Cómo hacer unos ricos sātāandāgī
Una vez más he intentado hacer sātāandāgī y, si antes ya era una
empresa difícil para mí, imagínense ahora con una sola mano. Me han salido tan
deformes, que una amiga-a la que le mandé unas fotos-pensó que eran camotes. Me
pregunto qué diría mi obā si los
viera: ¿me reñiría por mi falta de pericia o, comprensiva, me diría una vez
más, como cuando intentaba hacerlos de niño, que ya aprendería con la práctica?
Que los sātāandāgī se llamaban así recién lo supe la primera vez que fui a
Okinawa. En la casa de mi obā siempre
los habían llamado simplemente tempura
o, si había que diferenciarla de la tempura
de camote o de verduras, tempura dulce; pero nunca sātāandāgī.
Cada vez que, para las grandes ocasiones,
mis tías ya casadas acudían en tropel a la casa de mi obā llevando a sus hijos y la cocina entraba en febril actividad y
se convertía en una atareada fábrica de deliciosos manjares okinawenses y nos
enterábamos de que ya estaban haciendo los sātāandāgī
(¿hay acaso algo más rico que un sātāandāgī
recién hecho, ligeramente tostado por fuera y esponjoso por dentro?), mis
primos y yo, una docena de chiquillos de entre cinco y diez años, tomábamos por
asalto la cocina y a mi obā le
faltaba mano para satisfacer nuestra voraz demanda, y eso que nadie en la
familia era tan hábil ni tan rápido como ella para hacerlos. A mí me
maravillaba ver la facilidad con que formaba las bolas: cogía un puñado de
masa, apretaba el puño y cortaba la masa con un ohashi con la uniforme y efectiva infalibilidad de una máquina y,
aunque ella prefería la masa bien aguada, ni siquiera parecía embarrarse las
manos.
Yo era tan impaciente que no podía esperar
a que estuvieran listos y metía el dedo en el tazón de la masa y me la comía
cruda (a veces comía tanta que se me aflojaba la barriga).

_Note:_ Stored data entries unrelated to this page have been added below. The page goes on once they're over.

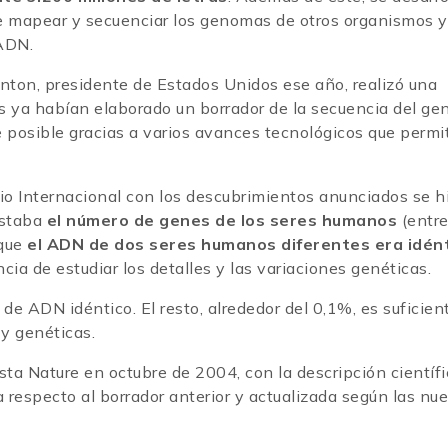
e mapear y secuenciar los genomas de otros organismos y
 ADN.
inton, presidente de Estados Unidos ese año, realizó una
os ya habían elaborado un borrador de la secuencia del g
 posible gracias a varios avances tecnológicos que permi
cio Internacional con los descubrimientos anunciados se h
estaba
el número de genes de los seres humanos
(entre
 que
el ADN de dos seres humanos diferentes era idén
cia de estudiar los detalles y las variaciones genéticas.
e ADN idéntico. El resto, alrededor del 0,1%, es suficien
 y genéticas.
ista Nature en octubre de 2004, con la descripción científ
respecto al borrador anterior y actualizada según las nu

-¡Mira!-decía mi obā señalando su gran perol de picaronera-. Solitos se dan la
vuelta.
Yo miraba y era cierto: los sātāandāgī, una vez que se había dorado
la parte sumergida, se daban automáticamente la vuelta. A mí aquello me parecía
prodigioso. Ahora que tengo ciertas nociones de Física atómica, de Mecánica
cuántica y de la Teoría de cuerdas, el fenómeno ya no me llama la atención,
pero en aquel entonces me parecía milagroso y no me cansaba de observarlo
mientras esperaba que se dorasen.
Al principio, yo sólo me comía los sātāandāgī más perfectos, aquellos
completamente redondos y sin ninguna rajadura. Hasta que un día mi obā se dio cuenta y me dijo que me
equivocaba, que los rajados eran los mejores:
-Tú sólo come los bonito. Bonito tú no
sabe cómo está dentro: puede estar crudo. En cambio, rajado, tú puede ver si
está bien cocinado.
No sé si aquello era una estratagema de mi
obā para que me comiera los sātāandāgī defectuosos o una parábola
para enseñarme que, a veces, las apariencias engañan; lo cierto es que, a
partir de entonces y para sorpresa de mis primos, con quienes me peleaba por
encontrar los sātāandāgī más
perfectos, empecé a preferir los rajados.
Esa misma filosofía es la que me ha
permitido comer los que yo preparo y, aunque no me crean, les aseguro que tan feos
no estaban, aunque, claro, en modo alguno pueden comparase con los riquísimos sātāandāgī que hacía mi obā.